>> begin EXCERPTED TEXT

Gov. Scott Walker was elected governor of Wisconsin in November 2010 as part of the “Tea Party wave” that dominated the 2010 mid-term elections. Upon assuming office, he immediately began to push for legislation that would heavily restrict collective bargaining rights for most of the state’s public employee unions.  Under the new legislation, the public sector unions would no longer be able to negotiate pension and health contributions for their members.  The unions would also have to submit themselves to yearly certification votes to represent workers in negotiations limited to bargaining over salaries, where increases could not exceed the rate of inflation.

>> end EXCERPTED TEXT
>> begin ENTRIES SUPPLIED

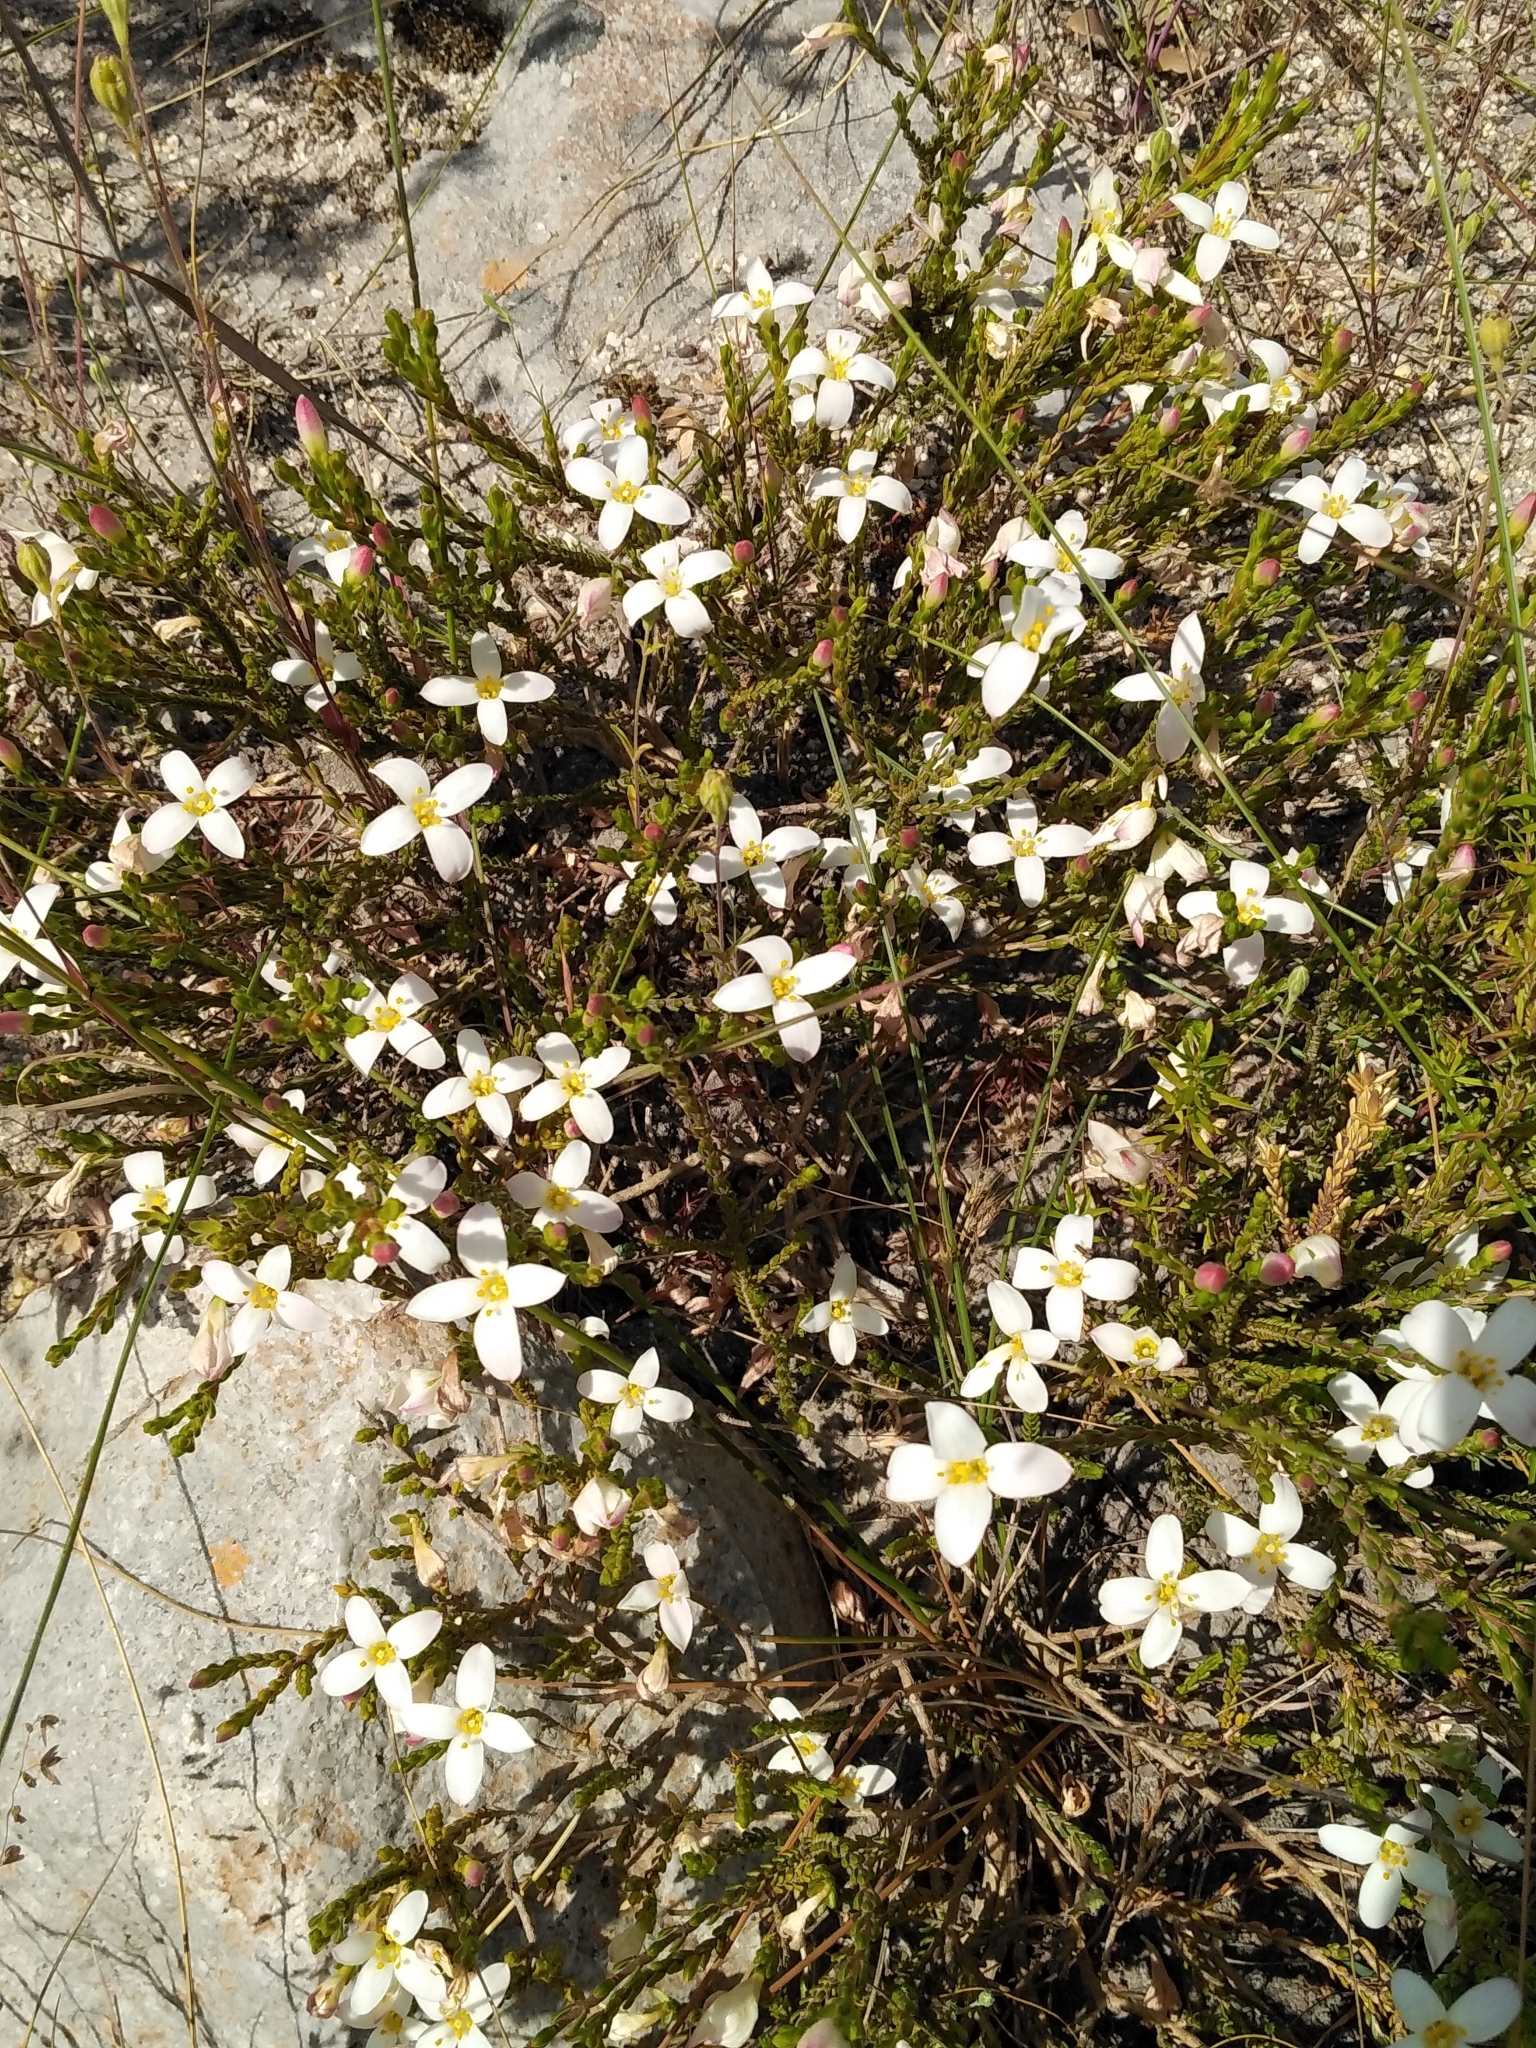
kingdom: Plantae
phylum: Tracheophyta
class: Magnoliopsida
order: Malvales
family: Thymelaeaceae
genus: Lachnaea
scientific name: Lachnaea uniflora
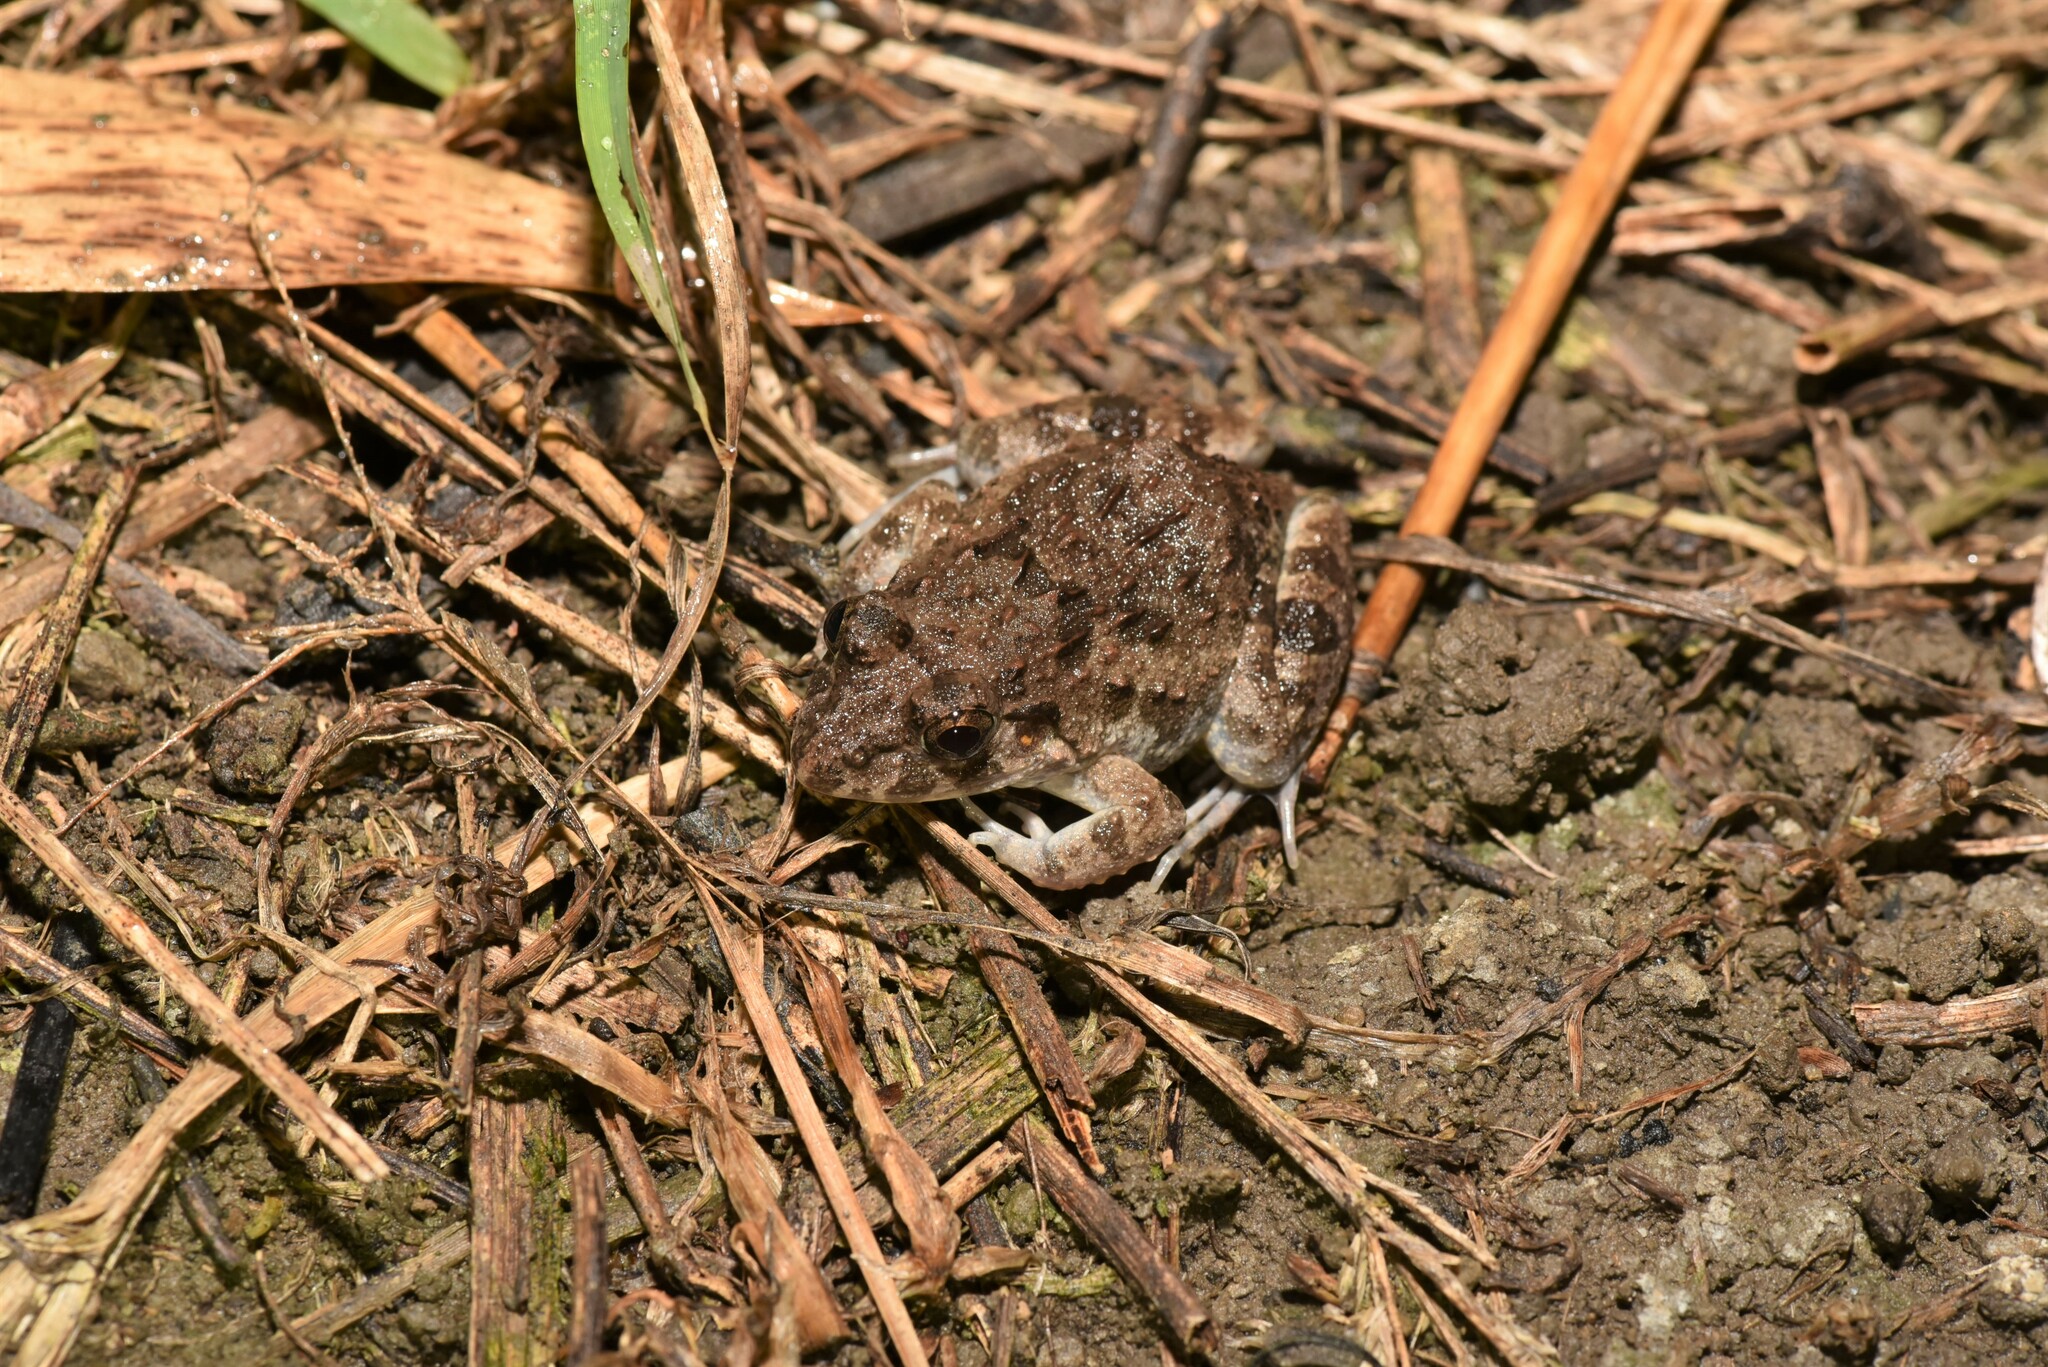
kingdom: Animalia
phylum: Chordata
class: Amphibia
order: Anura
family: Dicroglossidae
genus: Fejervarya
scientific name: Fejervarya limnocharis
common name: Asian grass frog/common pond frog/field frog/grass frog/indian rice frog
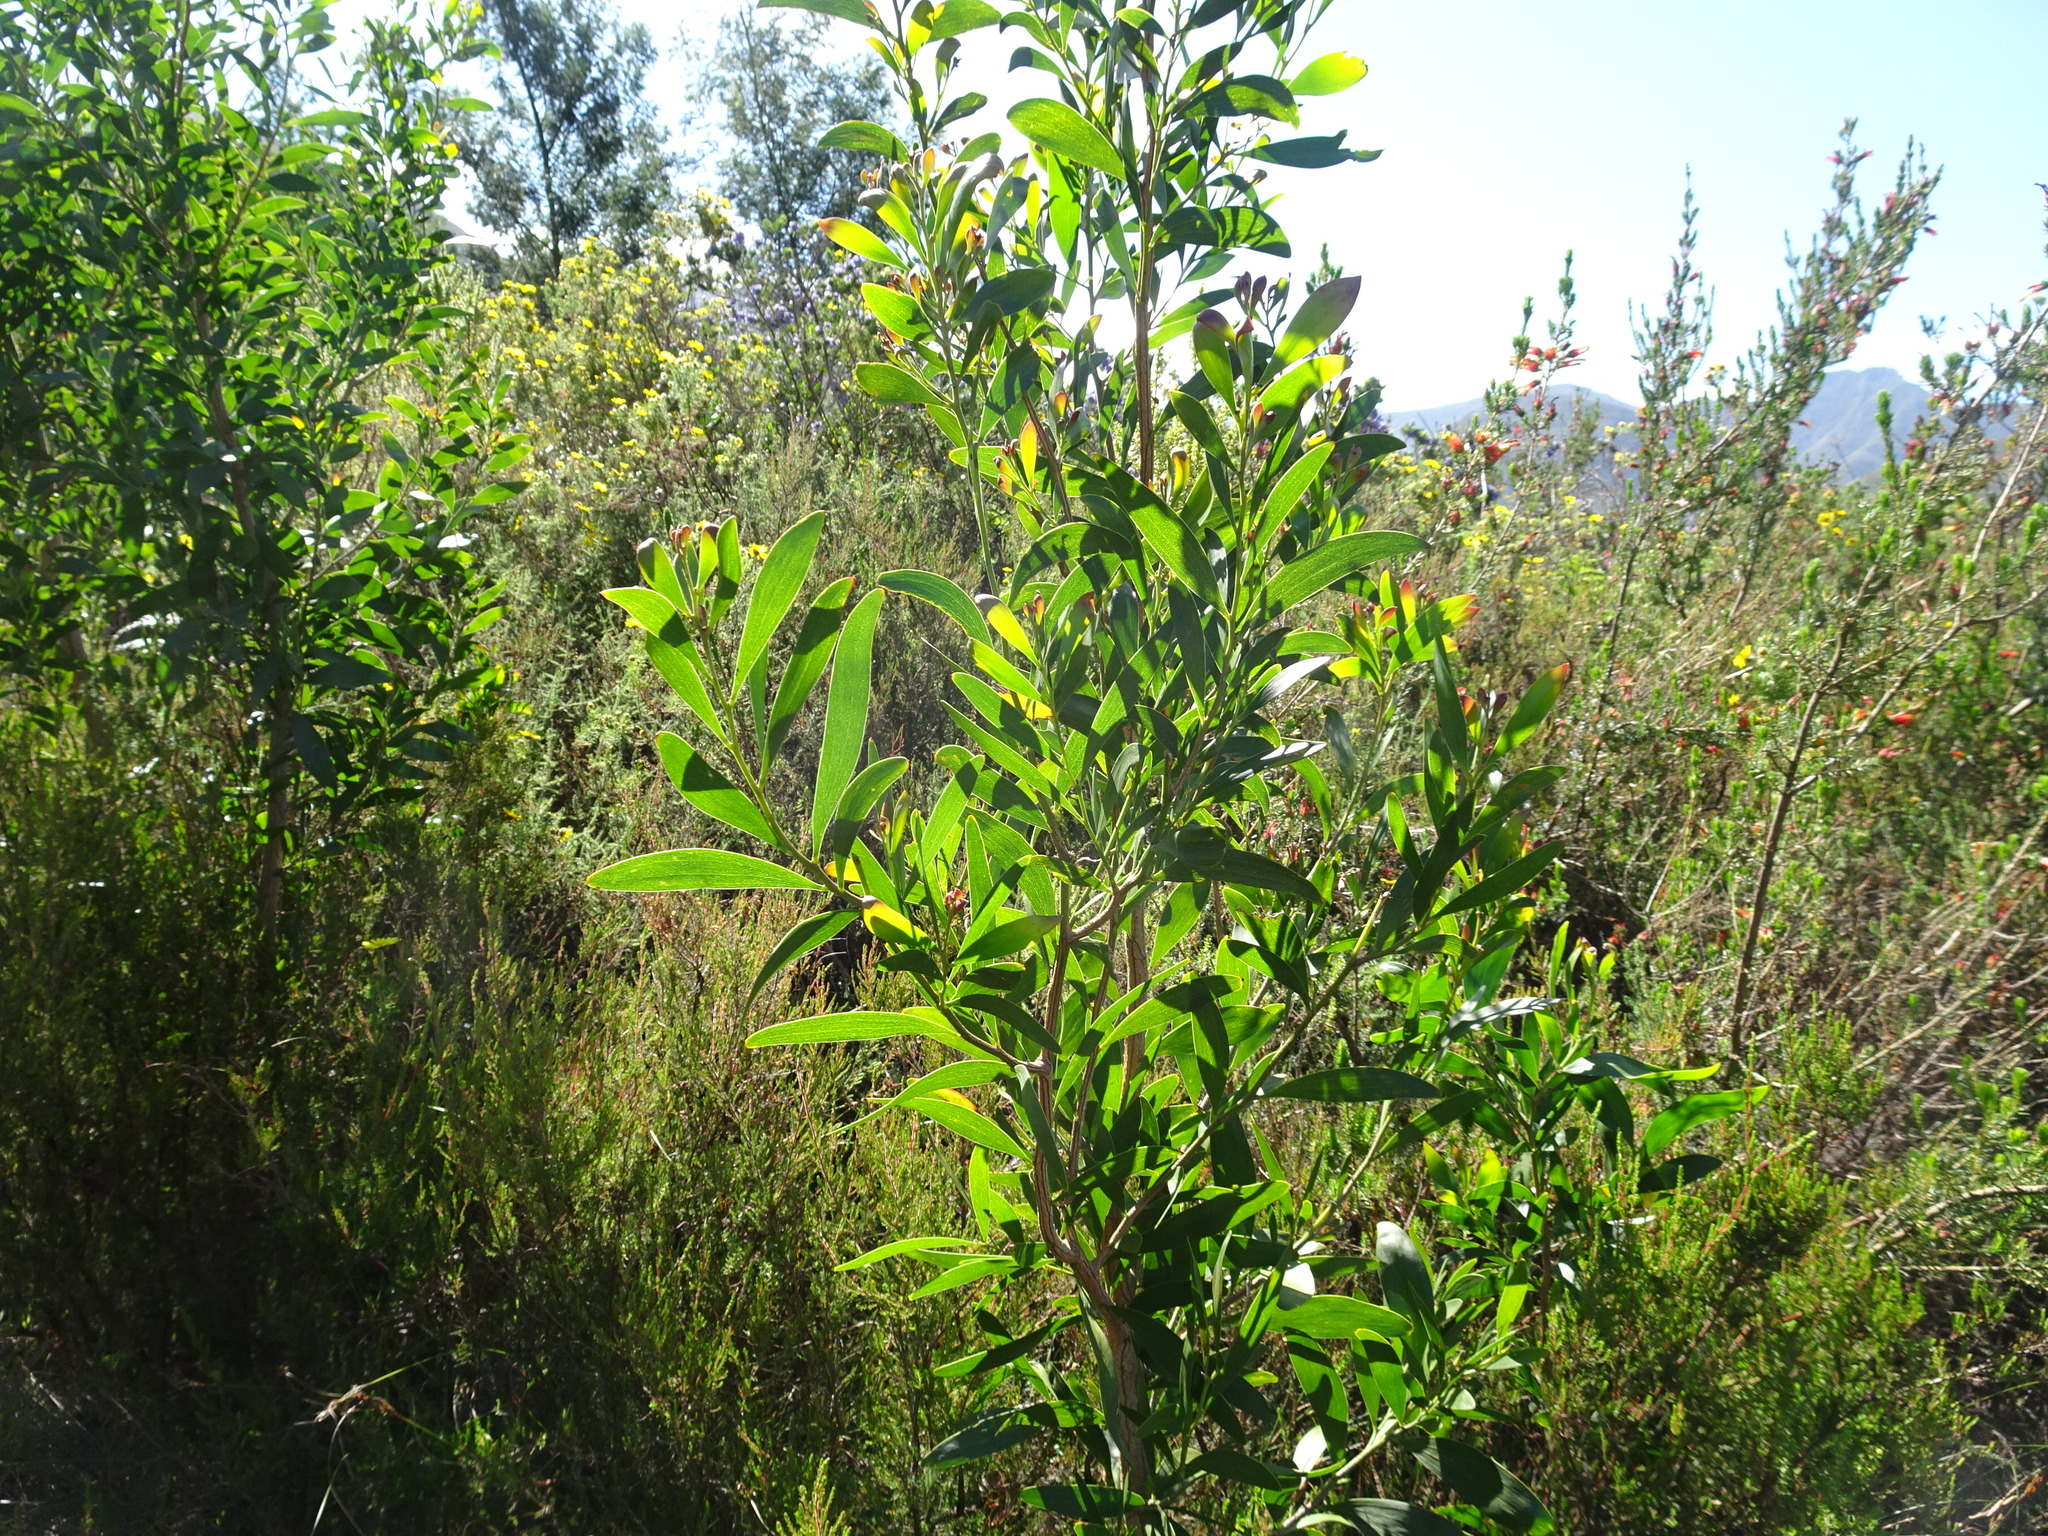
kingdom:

>> end ENTRIES SUPPLIED

TASKS TO CARRY OUT.
a. According to the text about Scott Walker, what would the public sector unions no longer be able to negotiate for their members?
b. Please continue the text about Scott Walker's union legislation, picking up after its final sentence.
These lines have no connection to the text about Scott Walker.

SOLVED TASKS.
a. Pension and health contributions.

b.
Just sixteen months ago this proposal led to the biggest and longest sustained mobilization of the working class since the Obama election and the onset of the open recession as a result of the 2008 financial crisis.  This mobilization positively dispelled the temporary paralysis in which the working class had fallen into after the early shocks of the 2007-2008 economic turmoil, jolted the working class from the post-election hangover, and proved the working class’ ability to organize and its unwillingness to submit to the blows against its living conditions. The mobilization in Wisconsin electrified workers around the world, who immediately drew links with the events of the Arab spring, taking place most importantly in Egypt.  There is no doubt that this movement inspired workers across the U.S. and the world to feel sympathy and solidarity, and had the potential of sparking a sense of identity as one exploited class the world over.  Given this movement’s genuinely massive nature and its ability to spark a sense of solidarity within the working class across the state and beyond, it is appropriate to ask, why has a movement of such importance receded to a seemingly self-inflicted defeat just 16 months later?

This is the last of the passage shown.